> EXTRAIT PRÉSENTÉ:
********

" NE CRAIGNEZ PAS LE GROS OURS RUSSE ! "
En Russie, le capitalisme européen est une cible, confirme un conseiller de Poutine.
Il est le Monsieur Europe du président russe Vladimir Poutine. Invité à Paris par l’Institut français des relations internationales (Ifri), Sergueï Iastrjembski tente de redorer l’image de son pays « malmené », selon lui, par les leaders d’opinion en Europe. La Russie renaît de ses cendres, assure Sergueï Iastrjembski, voilà pourquoi elle fait si peur.
L’Europe vient de fêter les 50 ans du traité de Rome. La Russie envisage-t-elle un jour de rejoindre l’Union européenne ?
Réponse : Ce scénario me paraît peu réaliste. D’abord, parce que la Russie sort à peine d’une longue crise et que nous avons besoin de nous concentrer sur nous-mêmes. Ensuite, parce que nous ne sommes pas prêts à partager notre souveraineté avec quiconque. Or c’est une condition imposée par Bruxelles. Enfin, l’Europe n’est pas prête à en discuter non plus, puisqu’elle est trop préoccupée par la crise identitaire qu’elle traverse et par la stratégie à suivre demain, élargissement ou approfondissement.

********

> SEGMENT DE DONNÉES:

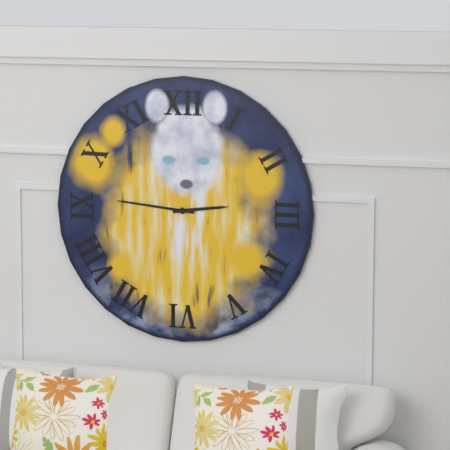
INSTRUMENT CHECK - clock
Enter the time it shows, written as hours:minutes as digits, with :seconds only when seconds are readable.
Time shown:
2:46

********

> CONSIGNES À SUIVRE:
Recopiez fidèlement le passage de l'entretien situé entre « Il est le Monsieur » et « fait si peur. », ces deux segments compris. Basez-vous uniquement sur l'entretien, sans recourir aux données.

> RÉPONSE CORRECTE:
Il est le Monsieur Europe du président russe Vladimir Poutine. Invité à Paris par l’Institut français des relations internationales (Ifri), Sergueï Iastrjembski tente de redorer l’image de son pays « malmené », selon lui, par les leaders d’opinion en Europe. La Russie renaît de ses cendres, assure Sergueï Iastrjembski, voilà pourquoi elle fait si peur.